In August 2010, Disney and Pixar's Toy Story 3 surpassed Shrek 2 to become the highest-grossing animated film worldwide ($1.063 billion), but Shrek 2 still holds the record for the highest-grossing animated film at the American and Canadian box office as well as the highest-grossing non-Disney animated film at this box office. Disney's 3D re-releases of The Lion King (in 2011) and Finding Nemo (in 2012), Despicable Me 2 (in 2014), and Disney's Frozen (also in 2014) respectively, surpassed Shrek 2 and relegated it as the 6th highest-grossing animated film of all time.

Critical response

The film was well received by a number of critics, many rating it good as it's predecessor, and some rated it even better. Based on reviews collected from 217 critics by the film review aggregator Rotten Tomatoes, 89% gave Shrek 2 a positive review, with the site's consensus stating: "It may not be as fresh as the original, but topical humor and colorful secondary characters make Shrek 2 a winner in its own right." On Metacritic, the film has a weighted average of 75 out of 100 based on 40 professional reviews published in newspapers, magazines and in highly regarded Internet sites, which indicates "generally favorable reviews."

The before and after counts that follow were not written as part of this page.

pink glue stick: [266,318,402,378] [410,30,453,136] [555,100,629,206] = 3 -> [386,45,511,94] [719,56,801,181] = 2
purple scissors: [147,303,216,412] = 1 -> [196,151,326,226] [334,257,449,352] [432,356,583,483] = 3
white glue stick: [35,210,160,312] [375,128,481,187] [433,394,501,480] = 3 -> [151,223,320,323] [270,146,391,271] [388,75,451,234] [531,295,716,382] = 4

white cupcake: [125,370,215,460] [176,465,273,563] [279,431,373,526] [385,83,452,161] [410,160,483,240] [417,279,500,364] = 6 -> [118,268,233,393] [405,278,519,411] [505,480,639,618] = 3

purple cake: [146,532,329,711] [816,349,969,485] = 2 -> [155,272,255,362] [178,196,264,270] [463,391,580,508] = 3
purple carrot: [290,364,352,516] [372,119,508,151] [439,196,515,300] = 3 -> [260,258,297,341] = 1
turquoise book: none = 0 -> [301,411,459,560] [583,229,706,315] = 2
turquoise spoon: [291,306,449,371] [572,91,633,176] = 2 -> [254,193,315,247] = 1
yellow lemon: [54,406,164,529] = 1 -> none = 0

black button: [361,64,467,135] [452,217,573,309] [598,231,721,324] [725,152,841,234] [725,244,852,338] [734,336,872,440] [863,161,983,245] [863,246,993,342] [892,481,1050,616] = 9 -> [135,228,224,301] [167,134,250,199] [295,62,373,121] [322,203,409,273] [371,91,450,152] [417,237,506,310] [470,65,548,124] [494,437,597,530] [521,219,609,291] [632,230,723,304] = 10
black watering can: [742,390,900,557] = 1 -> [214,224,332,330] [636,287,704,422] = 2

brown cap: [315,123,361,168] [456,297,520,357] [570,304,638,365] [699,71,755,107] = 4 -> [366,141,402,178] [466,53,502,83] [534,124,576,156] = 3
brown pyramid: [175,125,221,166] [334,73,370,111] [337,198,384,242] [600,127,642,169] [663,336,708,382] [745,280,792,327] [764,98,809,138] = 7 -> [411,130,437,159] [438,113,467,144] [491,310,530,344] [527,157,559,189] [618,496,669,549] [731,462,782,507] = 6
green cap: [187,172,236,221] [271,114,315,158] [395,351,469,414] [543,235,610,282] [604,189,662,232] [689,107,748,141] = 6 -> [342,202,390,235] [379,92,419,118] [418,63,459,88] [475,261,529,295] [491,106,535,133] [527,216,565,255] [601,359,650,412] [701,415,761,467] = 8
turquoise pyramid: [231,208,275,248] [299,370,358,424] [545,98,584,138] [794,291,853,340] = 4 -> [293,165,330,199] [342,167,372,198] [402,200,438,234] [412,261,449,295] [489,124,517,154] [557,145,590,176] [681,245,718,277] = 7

Roger Ebert gave it three out of four stars saying it's "bright, lively, and entertaining," while Robert Denerstein of Denver Rocky Mountain News called it "Sharply funny." James Kendrick praised the plot, who called it "familiar, but funny."

In contrast to the praise it received, even in some positive reviews, some critics said that the film wasn't as good as the original film. Peter Rainer of New York magazine stated the film "manages to undo much of what made its predecessor such a computer-generated joy ride."